Post by bob » Mon Jan 12, 2009 1:47 am

zullil wrote:
bob wrote: you just make the tree 50% bigger or so. So even if you search a faster NPS, you have to search way more nodes, a losing proposition...
How would this situation change if there were eight actual cores but no hyper-threading? I'm still missing something here.
OK, if You have eight actual threads, the NPS (I am talking Crafty here) will be roughly 8x faster. Suppose you were searching 2.5M nps on a single CPU. With eight, you would see 20M nodes per second. But, again with Crafty, for each CPU you add beyond the first, the one-cpu tree size grows by 30%.

First, let's look at the 2 cpu numbers.

1cpu 2.5M nodes per second. takes 60 seconds to search 150M nodes

2cpu 5.0M nodes per second, but the tree grows to 150M + .25M extra overhead (I just ran a few tests to get an average for this number). So we search 175M nodes per second at 5M nodes per second, which takes about 35 seconds. The speedup is then 60sec/35sec = 1.7x faster.

4cpu. 10.0M nodes per second, but tree grows by 40M extra nodes for a total of 190M. 190M divided by 10M nps = 19 seconds. Speedup is 60/19 = 3.1x faster.

This continues at least thru 16 processors.

The problem with hyperthreading is that in the above 2 cpu example (one processor with two logical (hyper-threaded) CPUs. You search 175M nodes, but at not much over 2.5M nodes per second. And that is a big loser as you actually take significantly longer to do the same search compared to the time taken by one processor no hyperthreading...

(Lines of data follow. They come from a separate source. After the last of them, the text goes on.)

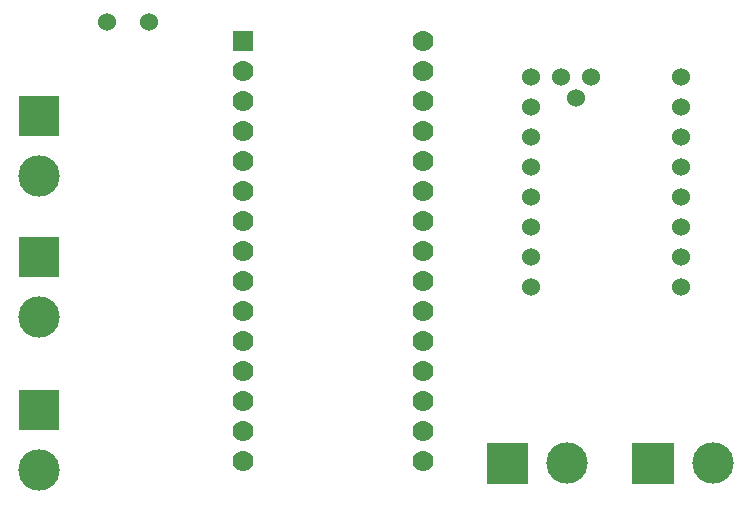
<source format=gtl>
G04 Layer: TopLayer*
G04 EasyEDA v6.4.17, 2021-03-20T19:28:22--4:00*
G04 7650886d5ba747c7849dacbd900289a7,4cc6b0da07df45819412c628e5a569e9,10*
G04 Gerber Generator version 0.2*
G04 Scale: 100 percent, Rotated: No, Reflected: No *
G04 Dimensions in millimeters *
G04 leading zeros omitted , absolute positions ,4 integer and 5 decimal *
%FSLAX45Y45*%
%MOMM*%

%ADD11C,1.5240*%
%ADD12R,3.4999X3.4999*%
%ADD13C,3.4999*%
%ADD14R,1.7780X1.7780*%
%ADD15C,1.7780*%

%LPD*%
D11*
G01*
X6769100Y3365500D03*
G01*
X6769100Y3619500D03*
G01*
X6769100Y3873500D03*
G01*
X6769100Y4127500D03*
G01*
X6769100Y4381500D03*
G01*
X6769100Y4635500D03*
G01*
X6769100Y4889500D03*
G01*
X6769100Y5143500D03*
G01*
X5499100Y5143500D03*
G01*
X5499100Y4889500D03*
G01*
X5499100Y4635500D03*
G01*
X5499100Y4381500D03*
G01*
X5499100Y4127500D03*
G01*
X5499100Y3873500D03*
G01*
X5499100Y3619500D03*
G01*
X5499100Y3365500D03*
G01*
X6007100Y5143500D03*
G01*
X5753100Y5143500D03*
G01*
X5880100Y4965700D03*
G01*
X1905000Y5613400D03*
G01*
X2260600Y5613400D03*
D12*
G01*
X1326311Y4813300D03*
D13*
G01*
X1326286Y4305300D03*
D12*
G01*
X1326311Y2324100D03*
D13*
G01*
X1326286Y1816100D03*
D12*
G01*
X1326311Y3619500D03*
D13*
G01*
X1326286Y3111500D03*
G36*
X5120893Y2047392D02*
G01*
X5470906Y2047392D01*
X5470906Y1697405D01*
X5120893Y1697405D01*
G37*
G01*
X5803900Y1872386D03*
D14*
G01*
X3060700Y5448300D03*
D15*
G01*
X3060700Y5194300D03*
G01*
X3060700Y4940300D03*
G01*
X3060700Y4686300D03*
G01*
X3060700Y4432300D03*
G01*
X3060700Y4178300D03*
G01*
X3060700Y3924300D03*
G01*
X3060700Y3670300D03*
G01*
X3060700Y3416300D03*
G01*
X3060700Y3162300D03*
G01*
X3060700Y2908300D03*
G01*
X3060700Y2654300D03*
G01*
X3060700Y2400300D03*
G01*
X3060700Y2146300D03*
G01*
X3060700Y1892300D03*
G01*
X4584700Y5448300D03*
G01*
X4584700Y5194300D03*
G01*
X4584700Y4940300D03*
G01*
X4584700Y4686300D03*
G01*
X4584700Y4432300D03*
G01*
X4584700Y4178300D03*
G01*
X4584700Y3924300D03*
G01*
X4584700Y3670300D03*
G01*
X4584700Y3416300D03*
G01*
X4584700Y3162300D03*
G01*
X4584700Y2908300D03*
G01*
X4584700Y2654300D03*
G01*
X4584700Y2400300D03*
G01*
X4584700Y2146300D03*
G01*
X4584700Y1892300D03*
G36*
X6352793Y2047392D02*
G01*
X6702806Y2047392D01*
X6702806Y1697405D01*
X6352793Y1697405D01*
G37*
D13*
G01*
X7035800Y1872386D03*
M02*

</source>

hope that helps. If you have Crafty and a multiple-cpu machine, you can run the test yourself... Run a single position several times with 2 and 4 to get average results. You will see that if you double the nps by using two real CPUS, the overhead is more than compensated for by the extra NPS. But with hyperthreading, since the NPS doesn't go up very much, suddenly the overhead is enough to make it run slower rather than faster.